DOCUMENT PASSAGE Start Marker

Maybe, though, there can be a little less lap-sitting this time.

Tough Folk

Women have come a long way in fighting an unfair system. They have spent the last hundred years revolutionising the gender roles expected of them by society, an inspiring feat that makes us smile at Don Draper’s weekly antics. I think I speak for everyone when I say that we are happy to see the end of an era of strict, unyielding gender roles, we’re happy that we live in a world where it’s no longer rare to see a woman standing up in court or in a labcoat at a hospital.

Nevertheless it’s common knowledge that every man secretly wants to be a cowboy.

Deep down we all want hairy chests and cool scars. We want to open bottles with out teeth and fix cars and build fires. We all want to be Bear Grylls. Knowing how to use Photoshop or set up a firewall is probably far more practical in this day and age, but we don’t care. Every man at some point in his life will wonder if he looks good in leather boots.

Most men will be able to suppress these feelings on a day-to-day basis. If you ever see a grown man assembling IKEA furniture with anything more advanced than an Allen key or eating baked beans straight out of the tin he’s probably just temporarily alleviating his call of the wild. If you want to make him happy, just leave him be and later in the evening remark upon what broad shoulders he has.

Sometimes, however, the call of the wild proves too strong for even the most rugged of modern yuppies. A couple of weeks ago, some sort of cosmic alignment left my father and me itching for something manly to do. Soon it became unbearable and he would go on feverish manhunts for broken lightbulbs to replace or I would suddenly have to run out to the garden and do pushups for half an hour. Finally, we knew there was no other choice. There was only one thing left that we could do. We would have to go camping.

I’ve probably spent less than one percent of a percentage of my life inside a tent. Growing up in Singapore meant that casual trips to tiny islands dotted around the Indian Ocean were not uncommon, so sleepless nights in stuffy polyester prisons are not quite alien to me. However, I’ve never done it enough for it to become a hobby. Let’s just say my relationship with camping has never extended beyond a few one night stands, and I wasn’t planning on letting things get any more serious.

DOCUMENT PASSAGE End Marker
DATA PROVIDED Start Marker

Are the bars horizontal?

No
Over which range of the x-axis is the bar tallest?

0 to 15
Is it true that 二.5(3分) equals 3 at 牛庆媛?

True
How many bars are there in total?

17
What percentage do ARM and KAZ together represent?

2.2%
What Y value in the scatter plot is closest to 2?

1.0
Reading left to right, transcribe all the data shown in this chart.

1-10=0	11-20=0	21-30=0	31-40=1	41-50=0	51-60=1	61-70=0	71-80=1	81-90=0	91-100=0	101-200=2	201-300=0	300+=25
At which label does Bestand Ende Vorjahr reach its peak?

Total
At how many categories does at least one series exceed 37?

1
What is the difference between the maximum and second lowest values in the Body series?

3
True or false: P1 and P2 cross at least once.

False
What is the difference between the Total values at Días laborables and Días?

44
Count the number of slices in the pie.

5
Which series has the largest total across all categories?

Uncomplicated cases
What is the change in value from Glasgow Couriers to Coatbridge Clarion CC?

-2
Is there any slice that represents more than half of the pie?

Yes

DATA PROVIDED End Marker

• INSTRUCTIONS:
(1) Rewrite the paragraph of the camping essay that begins "Sometimes, however, the call of the wild" as a short list, keeping its main facts.
(2) For each statement, say whether it agrees with the camping essay. Answer yes or no, and quote the words from the essay that decide it.
(a) The writer grew up in Singapore.
(b) The writer treats camping as a hobby.
(c) Most men cannot hold back these feelings from day to day.
(3) Continue the camping essay from its last sentence.
The lines have nothing to do with the work asked for here.

• WRITTEN RESPONSES:
(1)
- The call of the wild can be too strong even for rugged modern yuppies.
- A couple of weeks ago, the writer and the writer's father were both itching to do something manly.
- The father hunted for broken lightbulbs to replace, and the writer ran out to the garden to do pushups for half an hour.
- In the end they saw only one option: to go camping.

(2)
(a) Yes: "Growing up in Singapore"
(b) No: "I’ve never done it enough for it to become a hobby."
(c) No: "Most men will be able to suppress these feelings on a day-to-day basis."

(3)
Nevertheless, Papa Burns and I know both knew that the time had come for me to make that important rite of passage into manli-hood, and a few days later we were driving East along the 78 toward the Cuyamaca Mountains in a Jeep full of tent equipment, man-sized sleeping bags and cans of chilli. The testosterone was palpable.

It was an incredible trip. We hiked and watched hawks and climbed rocks and played guitar under a star-soaked sky. I’m pretty sure I can grow a moustache now. We drove home exhausted and dirty but our masculinity gauges were firmly pointed to Full. This picture pretty much sums up the whole trip.

This was a few minutes after I punched a cougar in the face.

One of the most important things about road trips of course is the music you choose to act as your soundtrack, and so it’s finally time to sneak in some folk-related tidbit to this otherwise folk-devoid post. As I created the iTunes playlist for what would turn out to be three separate discs of road-tripping tunes, Papa Burns leaned over my shoulder and suggested songs for the journey. When he asked me to add something by Arcade Fire, a band he’d heard a lot about but not a lot of, my clicking and dragging became especially enthusiastic.

So, in honour of Arcade Fire’s new album The Suburbs (which I haven’t had a chance to get hold of yet but hear is amazing) and of the hugely masculine trip undertaken by myself and Papa Burns last week, I have chosen Arcade Fire’s My Body is a Cage as this week’s thumping tune.

Just a quick warning. The song builds up to a fantastic organ crescendo near the end, and if you’re in your macho mood, make sure that before you listen you take the time to put down that knife you’re picking buffalo out of your teeth with. Even cowboys have accidents.